* **INFORMATION SUPPLIED**
- - - - - - -
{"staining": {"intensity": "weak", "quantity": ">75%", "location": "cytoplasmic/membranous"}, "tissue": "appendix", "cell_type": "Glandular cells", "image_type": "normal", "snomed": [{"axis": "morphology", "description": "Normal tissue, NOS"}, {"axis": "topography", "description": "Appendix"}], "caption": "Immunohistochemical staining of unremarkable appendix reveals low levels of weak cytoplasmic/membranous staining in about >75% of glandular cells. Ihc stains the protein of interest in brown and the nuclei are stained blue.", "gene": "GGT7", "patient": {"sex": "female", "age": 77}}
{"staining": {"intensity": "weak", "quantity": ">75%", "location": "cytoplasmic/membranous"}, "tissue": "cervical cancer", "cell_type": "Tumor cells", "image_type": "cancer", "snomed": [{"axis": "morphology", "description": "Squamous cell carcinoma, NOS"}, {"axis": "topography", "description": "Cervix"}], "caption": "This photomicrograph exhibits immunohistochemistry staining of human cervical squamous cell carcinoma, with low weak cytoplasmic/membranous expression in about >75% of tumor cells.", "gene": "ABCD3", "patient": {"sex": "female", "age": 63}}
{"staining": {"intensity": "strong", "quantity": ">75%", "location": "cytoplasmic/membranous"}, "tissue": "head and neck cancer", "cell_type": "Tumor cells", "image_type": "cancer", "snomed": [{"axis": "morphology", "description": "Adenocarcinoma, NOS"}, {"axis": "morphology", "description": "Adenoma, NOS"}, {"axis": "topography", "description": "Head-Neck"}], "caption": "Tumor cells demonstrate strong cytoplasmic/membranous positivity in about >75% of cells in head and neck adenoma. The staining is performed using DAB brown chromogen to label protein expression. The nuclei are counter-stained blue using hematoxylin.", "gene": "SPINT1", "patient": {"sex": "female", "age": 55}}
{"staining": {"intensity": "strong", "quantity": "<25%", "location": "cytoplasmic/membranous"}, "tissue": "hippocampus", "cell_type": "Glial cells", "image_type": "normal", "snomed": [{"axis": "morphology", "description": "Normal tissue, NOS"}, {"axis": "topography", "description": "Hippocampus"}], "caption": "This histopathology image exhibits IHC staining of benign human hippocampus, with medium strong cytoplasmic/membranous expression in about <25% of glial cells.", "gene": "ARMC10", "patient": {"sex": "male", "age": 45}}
- - - - - - -
* **EXERCISE AIM**
Repeat every line of the data precisely.

* **COMPLETED EXERCISE**
{"staining": {"intensity": "weak", "quantity": ">75%", "location": "cytoplasmic/membranous"}, "tissue": "appendix", "cell_type": "Glandular cells", "image_type": "normal", "snomed": [{"axis": "morphology", "description": "Normal tissue, NOS"}, {"axis": "topography", "description": "Appendix"}], "caption": "Immunohistochemical staining of unremarkable appendix reveals low levels of weak cytoplasmic/membranous staining in about >75% of glandular cells. Ihc stains the protein of interest in brown and the nuclei are stained blue.", "gene": "GGT7", "patient": {"sex": "female", "age": 77}}
{"staining": {"intensity": "weak", "quantity": ">75%", "location": "cytoplasmic/membranous"}, "tissue": "cervical cancer", "cell_type": "Tumor cells", "image_type": "cancer", "snomed": [{"axis": "morphology", "description": "Squamous cell carcinoma, NOS"}, {"axis": "topography", "description": "Cervix"}], "caption": "This photomicrograph exhibits immunohistochemistry staining of human cervical squamous cell carcinoma, with low weak cytoplasmic/membranous expression in about >75% of tumor cells.", "gene": "ABCD3", "patient": {"sex": "female", "age": 63}}
{"staining": {"intensity": "strong", "quantity": ">75%", "location": "cytoplasmic/membranous"}, "tissue": "head and neck cancer", "cell_type": "Tumor cells", "image_type": "cancer", "snomed": [{"axis": "morphology", "description": "Adenocarcinoma, NOS"}, {"axis": "morphology", "description": "Adenoma, NOS"}, {"axis": "topography", "description": "Head-Neck"}], "caption": "Tumor cells demonstrate strong cytoplasmic/membranous positivity in about >75% of cells in head and neck adenoma. The staining is performed using DAB brown chromogen to label protein expression. The nuclei are counter-stained blue using hematoxylin.", "gene": "SPINT1", "patient": {"sex": "female", "age": 55}}
{"staining": {"intensity": "strong", "quantity": "<25%", "location": "cytoplasmic/membranous"}, "tissue": "hippocampus", "cell_type": "Glial cells", "image_type": "normal", "snomed": [{"axis": "morphology", "description": "Normal tissue, NOS"}, {"axis": "topography", "description": "Hippocampus"}], "caption": "This histopathology image exhibits IHC staining of benign human hippocampus, with medium strong cytoplasmic/membranous expression in about <25% of glial cells.", "gene": "ARMC10", "patient": {"sex": "male", "age": 45}}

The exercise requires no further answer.